▶ **DIRECTIVE**
Your answer must be an exact copy of the data below.

---------- INFORMATION SHOWN ----------

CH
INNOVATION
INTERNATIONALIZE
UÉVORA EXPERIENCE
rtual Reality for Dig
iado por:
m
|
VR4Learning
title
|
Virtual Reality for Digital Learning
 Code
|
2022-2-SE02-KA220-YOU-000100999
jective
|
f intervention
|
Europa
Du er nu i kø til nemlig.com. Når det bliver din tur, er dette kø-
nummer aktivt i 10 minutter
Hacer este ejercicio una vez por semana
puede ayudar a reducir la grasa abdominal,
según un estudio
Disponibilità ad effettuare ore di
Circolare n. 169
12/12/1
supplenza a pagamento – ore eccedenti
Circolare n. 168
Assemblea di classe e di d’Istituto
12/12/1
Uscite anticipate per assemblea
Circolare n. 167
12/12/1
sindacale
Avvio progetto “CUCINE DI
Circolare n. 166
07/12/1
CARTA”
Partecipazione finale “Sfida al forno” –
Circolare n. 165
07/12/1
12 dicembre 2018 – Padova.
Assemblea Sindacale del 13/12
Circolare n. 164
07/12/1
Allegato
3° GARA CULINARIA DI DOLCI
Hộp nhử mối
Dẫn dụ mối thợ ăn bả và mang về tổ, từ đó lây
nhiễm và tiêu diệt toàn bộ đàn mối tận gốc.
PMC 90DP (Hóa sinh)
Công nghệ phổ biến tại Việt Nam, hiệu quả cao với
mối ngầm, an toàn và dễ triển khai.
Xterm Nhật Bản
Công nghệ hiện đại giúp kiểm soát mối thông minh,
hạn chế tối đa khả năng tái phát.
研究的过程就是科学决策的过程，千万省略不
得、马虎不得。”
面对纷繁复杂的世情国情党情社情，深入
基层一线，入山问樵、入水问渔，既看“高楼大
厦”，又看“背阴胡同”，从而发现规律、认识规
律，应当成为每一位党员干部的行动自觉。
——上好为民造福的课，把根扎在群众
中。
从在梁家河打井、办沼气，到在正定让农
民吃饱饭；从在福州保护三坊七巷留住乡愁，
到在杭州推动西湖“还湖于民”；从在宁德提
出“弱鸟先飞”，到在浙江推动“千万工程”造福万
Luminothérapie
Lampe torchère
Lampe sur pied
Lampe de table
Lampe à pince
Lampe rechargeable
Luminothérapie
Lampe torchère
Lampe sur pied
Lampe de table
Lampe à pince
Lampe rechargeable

----------

▶ **TASK OUTPUT**
CH
INNOVATION
INTERNATIONALIZE
UÉVORA EXPERIENCE
rtual Reality for Dig
iado por:
m
|
VR4Learning
title
|
Virtual Reality for Digital Learning
 Code
|
2022-2-SE02-KA220-YOU-000100999
jective
|
f intervention
|
Europa
Du er nu i kø til nemlig.com. Når det bliver din tur, er dette kø-
nummer aktivt i 10 minutter
Hacer este ejercicio una vez por semana
puede ayudar a reducir la grasa abdominal,
según un estudio
Disponibilità ad effettuare ore di
Circolare n. 169
12/12/1
supplenza a pagamento – ore eccedenti
Circolare n. 168
Assemblea di classe e di d’Istituto
12/12/1
Uscite anticipate per assemblea
Circolare n. 167
12/12/1
sindacale
Avvio progetto “CUCINE DI
Circolare n. 166
07/12/1
CARTA”
Partecipazione finale “Sfida al forno” –
Circolare n. 165
07/12/1
12 dicembre 2018 – Padova.
Assemblea Sindacale del 13/12
Circolare n. 164
07/12/1
Allegato
3° GARA CULINARIA DI DOLCI
Hộp nhử mối
Dẫn dụ mối thợ ăn bả và mang về tổ, từ đó lây
nhiễm và tiêu diệt toàn bộ đàn mối tận gốc.
PMC 90DP (Hóa sinh)
Công nghệ phổ biến tại Việt Nam, hiệu quả cao với
mối ngầm, an toàn và dễ triển khai.
Xterm Nhật Bản
Công nghệ hiện đại giúp kiểm soát mối thông minh,
hạn chế tối đa khả năng tái phát.
研究的过程就是科学决策的过程，千万省略不
得、马虎不得。”
面对纷繁复杂的世情国情党情社情，深入
基层一线，入山问樵、入水问渔，既看“高楼大
厦”，又看“背阴胡同”，从而发现规律、认识规
律，应当成为每一位党员干部的行动自觉。
——上好为民造福的课，把根扎在群众
中。
从在梁家河打井、办沼气，到在正定让农
民吃饱饭；从在福州保护三坊七巷留住乡愁，
到在杭州推动西湖“还湖于民”；从在宁德提
出“弱鸟先飞”，到在浙江推动“千万工程”造福万
Luminothérapie
Lampe torchère
Lampe sur pied
Lampe de table
Lampe à pince
Lampe rechargeable
Luminothérapie
Lampe torchère
Lampe sur pied
Lampe de table
Lampe à pince
Lampe rechargeable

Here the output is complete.